LLM01: Prompt Injection
Injected instructions arrive through tool results — an issue body, a web page, a database row — and the agent acts on them as if they were a user request.
Cannot be prevented in the prompt; it is contained at the gateway. Default-deny high-consequence tools, validate arguments before forwarding, and pin tool schemas so an injected call still hits a deterministic rule.
LLM04: Data and Model Poisoning
Poisoned data re-enters the agent through a tool result and shapes later tool calls.
Sanitise tool output before it re-enters agent context, and bound what the agent can do with it through default-deny policy.
LLM07: System Prompt Leakage
Rules placed in the prompt are recoverable by a capable agent; they are not an enforcement boundary.
Keep authorisation out of the prompt entirely. Enforce at the transport layer where the agent cannot read or reason around the rules.
LLM08: Vector and Embedding Weaknesses
Relevant where an MCP server fronts a vector store; the exposure is the read/write tools it exposes over that store.
Classify and bound the store’s read/write tools like any other; scope retrieval to the calling principal.
LLM09: Misinformation
An agent acts on a fabricated tool argument or result without a deterministic check.
Make consequential calls verifiable: deterministic argument constraints and human approval, not probabilistic confidence.
LLM10: Unbounded Consumption
A loop calls a tool thousands of times, or a single call fans out across every target.
Rate-limit per tool and per session, and block unbounded bulk operations at the gateway.
Scoring is the easy half
Rating a tool against a framework is table stakes.
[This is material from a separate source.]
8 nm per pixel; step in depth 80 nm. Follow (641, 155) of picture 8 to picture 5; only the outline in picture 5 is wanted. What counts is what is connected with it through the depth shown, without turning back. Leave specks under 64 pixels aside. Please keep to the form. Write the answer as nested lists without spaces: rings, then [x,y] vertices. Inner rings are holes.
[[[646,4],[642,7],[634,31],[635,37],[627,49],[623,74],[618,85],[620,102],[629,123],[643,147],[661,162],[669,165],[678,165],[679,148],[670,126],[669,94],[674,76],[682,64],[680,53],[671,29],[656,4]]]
What changes the outcome is the next step: a deterministic rule that bounds the call — cap the amount, allowlist the path, require approval, block the bulk operation. A classifier can tell you a tool moves money; only the gateway can guarantee it never moves more than you allowed, on every call, with an audit trail an assessor can sign off. That is the difference between a score and enforcement.